Restoration of a functional spermatogenesis in infertile mice by in vivo therapy. – SPERMREPAIR

Infertility affects 1 in 7 couples and has become a public health concern. In 50% of cases, it is of male origin and is mainly due to abnormalities in spermatogenesis leading to defects in sperm production. One of the most severe sperm abnormalities is non-obstructive azoospermia (NOA), defined by impaired spermatogenesis resulting in the absence of sperm in the ejaculate. It is generally of genetic origin and affects around 10% of infertile men. As part of the management of NOA it is possible to perform a testicular biopsy to look for living sperm which can be used to perform an intra-cytoplasmic injection (ICSI). However, sperm are found in less than half of the cases and there are questions about the long-term health of the children born from immature sperm generated by a highly altered gametogenesis. We therefore believe that it is important to identify and test new therapeutic strategies in order to better manage these infertile men, especially when a genetic diagnosis has been obtained.
This project aims to carry out a preclinical trial on murine models presenting with NOA in order to test new therapeutic strategies aiming to correct genetic defects leading to the loss of a protein necessary for spermatogenesis. I will determine the feasibility (effectiveness) and the associated risks (toxicity) of the tested protocols. My goal is to express the missing protein without altering the gamete’s genomic DNA, because France is a signatory to the Oviedo convention which prohibits the practice of genetic modifications transmissible to offspring. Two approaches will be tested: injecting the mRNA coding for the missing protein and injecting a non-integrative plasmid (episome) containing the coding sequence for this protein. The mRNA / plasmids will be injected into the seminiferous tubules by the rete testis and transfected into the germ cells by an overall electroporation of the testes. The sperm created will then be used to generate embryos and pups. My project is divided into 3 parts: in the 1st part I will compare the effectiveness of the 2 approaches using reporter genes in order to identify the best protocol; in the second part, using ANO mouse models already available in the laboratory, I will verify that the chosen protocol allows to revive the spermatogenesis of these infertile mice; finally, I will assess the effectiveness and safety of this technique. To do this, I will assess the physiology and quality of the gametes created and ensure that the embryos generated do not contain any exogenous sequence, in particular from the plasmid used.

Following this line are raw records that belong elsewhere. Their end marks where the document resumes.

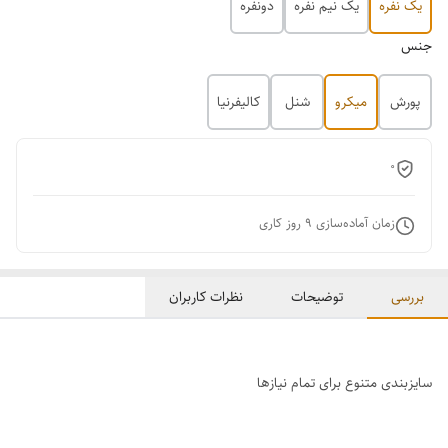
یک نفره
یک نیم نفره
دونفره
جنس
پورش
میکرو
شنل
کالیفرنیا
0
زمان آماده‌سازی
9
روز کاری
بررسی
توضیحات
نظرات کاربران
سایزبندی متنوع برای تمام نیازها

I am convinced that this project has a good chance of success because: 1 / A transient restoration of spermatogenesis is sufficient as the gametes can be produced only once (and be cryopreserved for later use), 2 / the maximum duration required for restoration is short since a complete cycle of spermatogenesis lasts only 74 days in humans, 3 / the success of the treatment can be easily measured by a simple spermogram and 4 / my preliminary results show that the injection of mRNA or episomes in the retis testis of mice allows transient protein translation in all of the seminiferous tubules, compatible with the duration of spermatogenesis.
The financial assistance requested from the ANR will cover the cost of a doctoral student and the scientific means necessary for the project. The work carried out during this project will allow me to create my own research group on sperm therapy, research complementary to the theme of the genetics of infertility developed by my host laboratory.